ATLANTA – Some Republicans renewed their attacks Monday on Democrat Joe Biden's lead over President Donald Trump in Georgia, with U.S. Sens. David Perdue and Kelly Loeffler taking the extraordinary step of calling for the resignation of Secretary of State Brad Raffensperger, the state's chief elections officer and a fellow member of the GOP.

Republicans laid out a strategy to investigate but still presented no evidence of large-scale voter fraud in the balloting, saying they were still looking into ways to overturn Biden's lead of 11,000 votes.

Georgia is one front in a nationwide scramble by Trump forces to question his loss in multiple states, after The Associated Press and other news organizations declared Biden the victor Saturday when he surpassed the 270 electoral vote threshold with victories in Pennsylvania and Nevada. The AP has not yet called the presidential race for Georgia's 16 electoral votes.

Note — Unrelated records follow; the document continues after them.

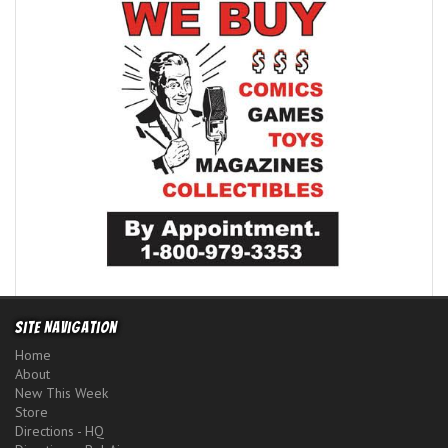
Site Navigation
Home
About
New This Week
Store
Directions - HQ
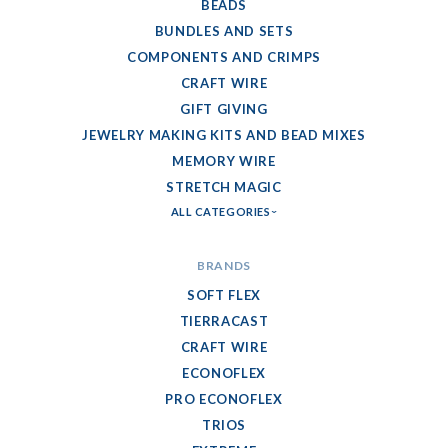
BEADS
BUNDLES AND SETS
COMPONENTS AND CRIMPS
CRAFT WIRE
GIFT GIVING
JEWELRY MAKING KITS AND BEAD MIXES
MEMORY WIRE
STRETCH MAGIC
ALL CATEGORIES
BRANDS
SOFT FLEX
TIERRACAST
CRAFT WIRE
ECONOFLEX
PRO ECONOFLEX
TRIOS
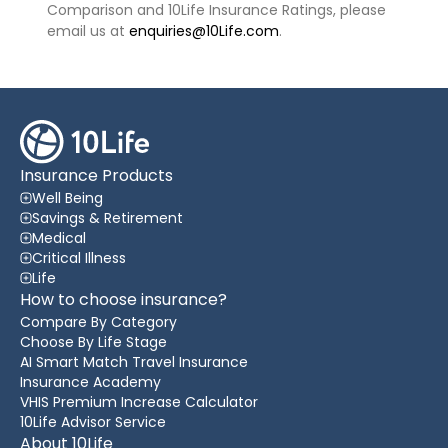
Comparison and 10Life Insurance Ratings, please
email us at
enquiries@10Life.com
.
Insurance Products
Well Being
Savings & Retirement
Medical
Critical Illness
Life
How to choose insurance?
Compare By Category
Choose By Life Stage
AI Smart Match Travel Insurance
Insurance Academy
VHIS Premium Increase Calculator
10Life Advisor Service
About 10Life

Perdue and Loeffler offered no evidence and gave no specific examples of illegal votes or fraud, and their campaigns did not respond to requests for further comment. Raffensperger flatly declined to step down, saying in a statement, “That is not going to happen.”

The statewide elected Republican said his office is investigating any specific reports of illegal votes, but officials don't expect to find any significant problems.

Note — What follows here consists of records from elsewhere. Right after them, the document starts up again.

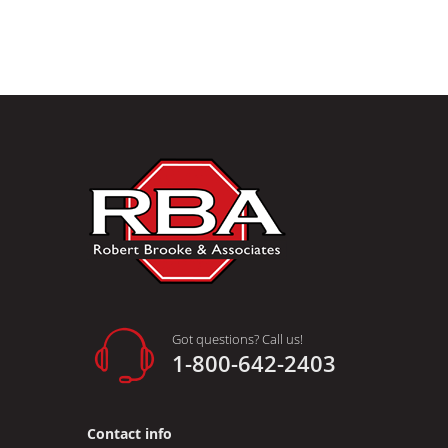
Got questions? Call us!
1-800-642-2403
Contact info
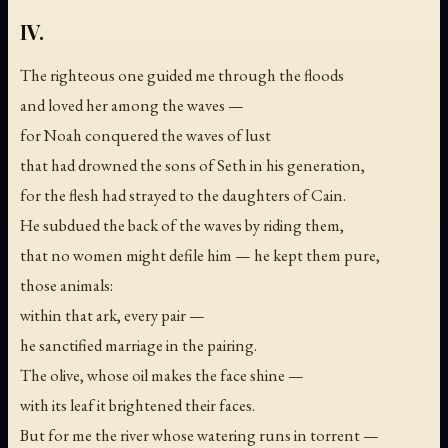
IV.
The righteous one guided me through the floods
and loved her among the waves —
for Noah conquered the waves of lust
that had drowned the sons of Seth in his generation,
for the flesh had strayed to the daughters of Cain.
He subdued the back of the waves by riding them,
that no women might defile him — he kept them pure,
those animals:
within that ark, every pair —
he sanctified marriage in the pairing.
The olive, whose oil makes the face shine —
with its leaf it brightened their faces.
But for me the river whose watering runs in torrent —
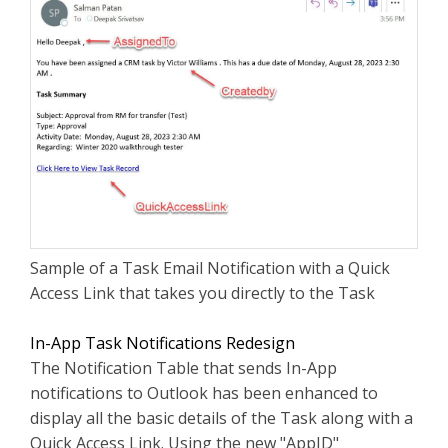
Sample of a Task Email Notification with a Quick
Access Link that takes you directly to the Task
In-App Task Notifications Redesign
The Notification Table that sends In-App
notifications to Outlook has been enhanced to
display all the basic details of the Task along with a
Quick Access Link. Using the new "AppID"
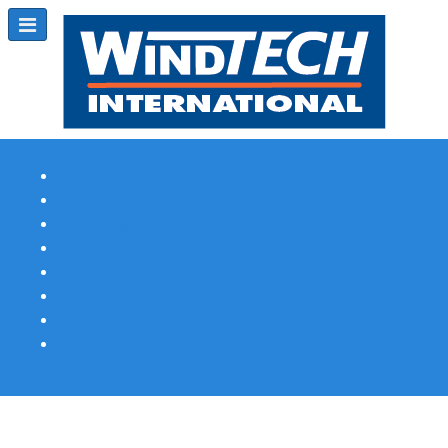
Subscribe
Magazine Profile
Advertising
Previous Issues
Contact Us
Spotlight Profile
Print Edition Online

“Does it rise to the numbers or margin necessary to change the outcome to where President Trump is given Georgia’s electoral votes? That is unlikely," Raffensperger said.

Elected in 2018, Raffensperger has overseen the rollout of Georgia's new voting system, which features touchscreen machines that print paper ballots read by a scanner. After the coronavirus pandemic began, he strongly encouraged voters to vote by mail, despite criticism from other Republicans.

Loeffler and Perdue, who face a pair of Jan. 5 runoffs against Democrats that will determine party control of the U.S. Senate, accused Raffensperger of “mismanagement and lack of transparency.”